§ **PASSAGE SHOWN**
****************

Cereal milk soft serve ice cream. Birthday cake truffles. Crack pie. Compost cookies.
These are just some of the amazing, iconic pastries that are available at Milk Bar. Milk Bar is an award-winning bakery with locations across New York, Washington DC, Toronto, Las Vegas, Los Angeles and Boston. Founded by James Beard award-winning celebrity chef Christina Tosi in 2008, Milk Bar originally first opened in New York City, where it was initially run as an extension within David Chang’s Momofuku Restaurant Group. However, it has since spun off to become a force of nature in its own right in the restaurant world.
Driven by the energetic, enthusiastic and filled-with-life personality of its leader Tosi, Milk Bar found incredible success. Long waiting times outside retail locations and billions of media impressions drove strong growth at the stores and led to Milk Bar having an aided brand awareness of 21% in the US, higher than even some of the other big names in the restaurant or food industry, such as sweetgreen at 19% and Tate’s Bakeshop at 20%. Outside of just selling finished dessert, Milk Bar also sold kits for their fans to make these iconic desserts at home and also hosted classes and other activities at their locations – both encouraged additional engagement with the brand and helped contribute to the media halo that surrounded Milk Bar.
However, when the coronavirus hit and the pandemic caused shutdowns and quarantines in all its retail locations – particularly in New York City, where Milk Bar was founded but had also concentrated much of its physical retail presence – the Milk Bar operating model was put at risk. Prior to the pandemic, Milk Bar saw 75% of its revenue come from its physical stores and only 25% come from online. With such shutdowns in place, Milk Bar was at risk of losing a majority of its revenue and needed to quickly pivot.

****************

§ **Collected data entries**
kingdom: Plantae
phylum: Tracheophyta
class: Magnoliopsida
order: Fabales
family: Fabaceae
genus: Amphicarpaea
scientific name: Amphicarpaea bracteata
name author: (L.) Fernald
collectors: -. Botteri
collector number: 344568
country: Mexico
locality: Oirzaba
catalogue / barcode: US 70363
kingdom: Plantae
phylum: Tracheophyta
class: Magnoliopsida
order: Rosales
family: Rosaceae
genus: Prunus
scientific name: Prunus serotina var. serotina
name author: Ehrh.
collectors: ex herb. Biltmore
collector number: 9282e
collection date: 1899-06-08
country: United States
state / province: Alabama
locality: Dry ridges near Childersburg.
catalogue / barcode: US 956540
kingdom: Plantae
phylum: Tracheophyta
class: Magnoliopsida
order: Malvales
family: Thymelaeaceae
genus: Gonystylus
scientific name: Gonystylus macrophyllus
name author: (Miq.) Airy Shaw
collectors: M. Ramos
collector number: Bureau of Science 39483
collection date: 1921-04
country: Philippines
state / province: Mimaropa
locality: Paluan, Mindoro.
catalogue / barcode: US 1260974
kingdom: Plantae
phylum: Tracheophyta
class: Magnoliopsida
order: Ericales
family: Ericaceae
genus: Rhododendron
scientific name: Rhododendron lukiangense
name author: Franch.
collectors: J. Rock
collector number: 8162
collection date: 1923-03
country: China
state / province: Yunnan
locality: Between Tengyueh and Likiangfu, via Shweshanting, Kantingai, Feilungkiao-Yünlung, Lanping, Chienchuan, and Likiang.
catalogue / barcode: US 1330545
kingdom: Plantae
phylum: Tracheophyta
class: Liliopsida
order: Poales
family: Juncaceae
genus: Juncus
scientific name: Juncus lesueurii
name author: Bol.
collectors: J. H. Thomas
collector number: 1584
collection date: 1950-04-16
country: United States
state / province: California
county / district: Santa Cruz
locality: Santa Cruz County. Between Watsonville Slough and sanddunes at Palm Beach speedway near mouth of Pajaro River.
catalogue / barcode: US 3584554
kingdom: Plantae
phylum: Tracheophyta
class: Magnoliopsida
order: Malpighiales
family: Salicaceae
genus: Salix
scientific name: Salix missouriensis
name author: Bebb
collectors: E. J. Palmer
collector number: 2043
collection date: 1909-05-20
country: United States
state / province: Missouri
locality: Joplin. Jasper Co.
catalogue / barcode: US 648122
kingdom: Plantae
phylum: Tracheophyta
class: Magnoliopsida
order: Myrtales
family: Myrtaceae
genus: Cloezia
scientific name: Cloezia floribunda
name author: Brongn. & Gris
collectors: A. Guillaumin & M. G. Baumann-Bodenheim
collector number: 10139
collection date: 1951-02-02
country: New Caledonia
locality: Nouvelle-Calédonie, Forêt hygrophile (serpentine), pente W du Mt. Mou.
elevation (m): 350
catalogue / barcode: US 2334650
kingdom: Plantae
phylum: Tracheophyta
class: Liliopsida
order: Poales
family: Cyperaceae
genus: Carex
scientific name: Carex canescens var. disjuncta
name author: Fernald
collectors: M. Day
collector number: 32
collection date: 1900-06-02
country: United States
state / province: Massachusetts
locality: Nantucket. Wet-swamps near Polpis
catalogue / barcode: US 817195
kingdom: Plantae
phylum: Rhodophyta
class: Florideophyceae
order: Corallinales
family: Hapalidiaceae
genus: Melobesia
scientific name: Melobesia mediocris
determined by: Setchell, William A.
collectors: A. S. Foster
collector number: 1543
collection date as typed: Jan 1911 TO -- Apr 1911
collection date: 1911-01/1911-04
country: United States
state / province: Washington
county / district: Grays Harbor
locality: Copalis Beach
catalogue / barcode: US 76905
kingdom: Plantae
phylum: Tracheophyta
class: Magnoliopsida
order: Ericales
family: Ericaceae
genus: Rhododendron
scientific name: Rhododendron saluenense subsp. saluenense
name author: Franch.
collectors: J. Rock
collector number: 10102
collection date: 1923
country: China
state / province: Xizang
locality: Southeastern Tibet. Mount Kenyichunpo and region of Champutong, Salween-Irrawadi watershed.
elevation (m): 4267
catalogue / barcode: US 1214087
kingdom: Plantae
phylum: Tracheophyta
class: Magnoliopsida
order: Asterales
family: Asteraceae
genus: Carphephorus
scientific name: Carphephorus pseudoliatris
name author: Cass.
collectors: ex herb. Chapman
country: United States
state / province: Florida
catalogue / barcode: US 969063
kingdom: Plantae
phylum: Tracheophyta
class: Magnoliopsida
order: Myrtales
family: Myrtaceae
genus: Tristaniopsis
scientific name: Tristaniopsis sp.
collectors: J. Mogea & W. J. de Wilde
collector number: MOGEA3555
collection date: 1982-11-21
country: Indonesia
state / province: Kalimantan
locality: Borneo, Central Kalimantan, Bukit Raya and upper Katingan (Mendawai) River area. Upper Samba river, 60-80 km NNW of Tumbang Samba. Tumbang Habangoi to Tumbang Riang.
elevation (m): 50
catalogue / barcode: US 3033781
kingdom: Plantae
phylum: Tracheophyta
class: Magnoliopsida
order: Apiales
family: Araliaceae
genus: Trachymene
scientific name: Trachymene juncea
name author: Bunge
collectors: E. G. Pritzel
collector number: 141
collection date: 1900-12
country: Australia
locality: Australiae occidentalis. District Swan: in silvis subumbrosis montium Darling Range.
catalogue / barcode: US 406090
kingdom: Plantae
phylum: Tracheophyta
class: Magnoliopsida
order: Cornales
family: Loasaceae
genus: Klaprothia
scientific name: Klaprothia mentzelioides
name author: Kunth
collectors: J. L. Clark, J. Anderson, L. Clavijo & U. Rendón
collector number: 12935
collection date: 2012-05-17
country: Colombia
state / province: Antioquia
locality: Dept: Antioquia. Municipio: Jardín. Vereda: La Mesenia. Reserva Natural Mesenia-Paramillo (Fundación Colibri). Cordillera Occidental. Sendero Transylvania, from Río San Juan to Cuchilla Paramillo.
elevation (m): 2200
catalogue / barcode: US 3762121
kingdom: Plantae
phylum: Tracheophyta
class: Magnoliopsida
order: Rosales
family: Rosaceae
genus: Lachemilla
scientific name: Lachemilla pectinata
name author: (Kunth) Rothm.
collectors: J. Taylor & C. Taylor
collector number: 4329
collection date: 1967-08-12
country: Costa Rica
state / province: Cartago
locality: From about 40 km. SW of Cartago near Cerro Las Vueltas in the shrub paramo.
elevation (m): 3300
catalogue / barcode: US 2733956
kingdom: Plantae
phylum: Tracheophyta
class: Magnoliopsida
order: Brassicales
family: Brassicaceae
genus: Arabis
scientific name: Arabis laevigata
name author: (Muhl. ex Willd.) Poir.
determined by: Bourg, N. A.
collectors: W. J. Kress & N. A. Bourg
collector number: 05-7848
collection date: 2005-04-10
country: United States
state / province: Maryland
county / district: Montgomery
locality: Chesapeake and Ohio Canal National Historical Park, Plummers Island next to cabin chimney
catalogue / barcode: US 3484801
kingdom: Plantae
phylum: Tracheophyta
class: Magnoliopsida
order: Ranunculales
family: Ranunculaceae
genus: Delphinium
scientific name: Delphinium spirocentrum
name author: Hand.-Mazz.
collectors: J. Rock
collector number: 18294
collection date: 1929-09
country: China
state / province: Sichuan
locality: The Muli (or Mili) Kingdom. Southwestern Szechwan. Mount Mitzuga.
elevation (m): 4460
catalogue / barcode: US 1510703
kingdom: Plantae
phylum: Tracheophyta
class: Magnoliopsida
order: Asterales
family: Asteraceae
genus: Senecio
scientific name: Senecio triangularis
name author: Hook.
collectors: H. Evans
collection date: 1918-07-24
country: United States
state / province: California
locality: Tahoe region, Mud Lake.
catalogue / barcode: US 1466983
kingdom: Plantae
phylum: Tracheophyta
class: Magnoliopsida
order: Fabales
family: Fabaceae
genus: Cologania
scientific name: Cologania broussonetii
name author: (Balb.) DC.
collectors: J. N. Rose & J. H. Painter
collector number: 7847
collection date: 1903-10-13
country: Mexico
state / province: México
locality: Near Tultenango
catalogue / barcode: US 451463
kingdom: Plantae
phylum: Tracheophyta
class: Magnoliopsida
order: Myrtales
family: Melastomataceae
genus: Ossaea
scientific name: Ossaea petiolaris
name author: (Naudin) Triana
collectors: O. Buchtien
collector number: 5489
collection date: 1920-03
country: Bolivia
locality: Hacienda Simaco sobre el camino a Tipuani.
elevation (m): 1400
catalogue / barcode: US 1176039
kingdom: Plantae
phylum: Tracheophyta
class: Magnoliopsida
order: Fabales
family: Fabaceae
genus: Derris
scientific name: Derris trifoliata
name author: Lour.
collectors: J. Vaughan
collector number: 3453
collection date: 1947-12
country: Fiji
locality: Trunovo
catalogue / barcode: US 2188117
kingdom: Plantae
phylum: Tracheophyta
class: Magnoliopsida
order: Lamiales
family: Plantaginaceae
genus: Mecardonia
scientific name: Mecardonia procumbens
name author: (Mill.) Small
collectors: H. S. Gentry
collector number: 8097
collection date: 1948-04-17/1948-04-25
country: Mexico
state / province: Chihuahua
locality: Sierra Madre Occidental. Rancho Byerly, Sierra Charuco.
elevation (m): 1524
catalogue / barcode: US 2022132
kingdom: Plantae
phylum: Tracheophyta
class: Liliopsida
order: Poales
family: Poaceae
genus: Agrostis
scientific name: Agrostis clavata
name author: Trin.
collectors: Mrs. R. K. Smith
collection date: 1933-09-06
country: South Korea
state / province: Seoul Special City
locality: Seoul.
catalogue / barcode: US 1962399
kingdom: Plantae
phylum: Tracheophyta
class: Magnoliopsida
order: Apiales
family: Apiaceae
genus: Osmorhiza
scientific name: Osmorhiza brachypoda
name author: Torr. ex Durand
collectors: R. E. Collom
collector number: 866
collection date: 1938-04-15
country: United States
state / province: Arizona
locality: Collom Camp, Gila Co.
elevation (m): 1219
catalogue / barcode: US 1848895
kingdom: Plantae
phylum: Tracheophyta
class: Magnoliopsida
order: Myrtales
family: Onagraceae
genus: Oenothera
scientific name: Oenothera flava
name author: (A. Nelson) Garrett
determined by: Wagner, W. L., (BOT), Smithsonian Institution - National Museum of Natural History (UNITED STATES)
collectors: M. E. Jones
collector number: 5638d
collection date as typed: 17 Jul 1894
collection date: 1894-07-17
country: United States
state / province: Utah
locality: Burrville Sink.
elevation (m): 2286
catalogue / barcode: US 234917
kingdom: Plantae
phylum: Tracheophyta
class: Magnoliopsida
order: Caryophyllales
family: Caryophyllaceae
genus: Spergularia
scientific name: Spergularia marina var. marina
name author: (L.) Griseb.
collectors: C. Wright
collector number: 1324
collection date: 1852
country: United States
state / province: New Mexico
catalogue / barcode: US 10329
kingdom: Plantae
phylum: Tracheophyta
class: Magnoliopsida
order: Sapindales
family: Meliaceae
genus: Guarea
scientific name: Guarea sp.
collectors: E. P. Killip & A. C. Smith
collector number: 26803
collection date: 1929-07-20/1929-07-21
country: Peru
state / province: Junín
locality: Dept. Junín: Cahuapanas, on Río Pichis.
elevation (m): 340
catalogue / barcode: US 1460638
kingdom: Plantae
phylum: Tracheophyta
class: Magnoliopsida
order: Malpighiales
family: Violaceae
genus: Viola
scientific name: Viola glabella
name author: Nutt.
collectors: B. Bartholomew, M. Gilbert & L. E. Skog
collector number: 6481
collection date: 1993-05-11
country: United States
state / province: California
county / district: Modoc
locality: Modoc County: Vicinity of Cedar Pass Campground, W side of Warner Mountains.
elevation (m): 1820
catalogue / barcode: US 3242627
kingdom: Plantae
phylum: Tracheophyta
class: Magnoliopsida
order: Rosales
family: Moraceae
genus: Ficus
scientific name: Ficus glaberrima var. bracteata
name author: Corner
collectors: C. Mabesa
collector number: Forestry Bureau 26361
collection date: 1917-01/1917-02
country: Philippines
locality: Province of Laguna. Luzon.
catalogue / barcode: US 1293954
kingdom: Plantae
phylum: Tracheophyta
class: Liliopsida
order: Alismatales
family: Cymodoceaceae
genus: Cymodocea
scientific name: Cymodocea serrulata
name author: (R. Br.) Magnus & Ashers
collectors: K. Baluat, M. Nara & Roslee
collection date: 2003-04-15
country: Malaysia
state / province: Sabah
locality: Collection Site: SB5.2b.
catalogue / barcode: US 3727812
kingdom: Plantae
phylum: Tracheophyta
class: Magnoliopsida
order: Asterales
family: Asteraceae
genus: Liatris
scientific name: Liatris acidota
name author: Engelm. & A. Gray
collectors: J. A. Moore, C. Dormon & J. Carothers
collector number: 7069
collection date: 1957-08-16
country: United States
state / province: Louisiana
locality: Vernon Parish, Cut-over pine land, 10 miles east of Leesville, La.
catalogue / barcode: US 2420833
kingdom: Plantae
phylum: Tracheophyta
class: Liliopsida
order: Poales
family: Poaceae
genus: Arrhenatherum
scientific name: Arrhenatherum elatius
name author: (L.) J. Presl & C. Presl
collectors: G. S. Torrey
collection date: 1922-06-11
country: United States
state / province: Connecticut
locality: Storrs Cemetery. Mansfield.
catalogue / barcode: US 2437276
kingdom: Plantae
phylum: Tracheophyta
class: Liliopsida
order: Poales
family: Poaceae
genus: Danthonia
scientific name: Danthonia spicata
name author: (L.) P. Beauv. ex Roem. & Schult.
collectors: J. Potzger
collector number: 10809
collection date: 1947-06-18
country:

****************

§ **PROBLEMS AND TASKS**
1. In the Milk Bar passage, what percentage of Milk Bar's revenue came from its physical stores before the pandemic?
2. Continue the Milk Bar passage from its final sentence.

§ **TASK-BY-TASK RESULTS**
1. 75%

2.
And pivot they did.
Tosi has been at the forefront of a retail-heavy business pivoting to a more digital operating model to survive and innovate during this crisis.
One of the first moves that she did was to move her “media halo” creating content entirely online. The classes and activities that previously were hosted at the retail locations were replicated in an online format through video tutorials. For one, Tosi has been very active on her YouTube account, creating new videos and recipes but also showcasing how to create some of her iconic desserts.
Additionally, daily at 2pm, Tosi has been hosting a livestream baking class through her personal Instagram account. She called this Instagram live cooking show, “Baking Club” and these videos were described as having an “infectious energy” while being “lively and joyous”.
She made these shows for her 433K Instagram fans – and the fans of Milk Bar by extension – to really engage with. She lets her fans know what ingredients they will need a day ahead of time, tries to use only ingredients that people usually have at home, and lets them follow step-by-step. She created and curated her content to be focused on creating an easy and albeit free experience for these customers. In the world of quarantine, where everyone was stuck at home needing activities to do, she created an easy and free outlet for them to engage with a celebrity to actually build and create a little piece of joy in their own kitchens.
While she may have said that her motivation for creating such content was to share a little bit of joy in the world, this move to focus more on digital content has been incredibly smart on her end. Specifically, it helped to generate a strong marketing push especially in a time when everyone has had ample amounts of time to be on social media.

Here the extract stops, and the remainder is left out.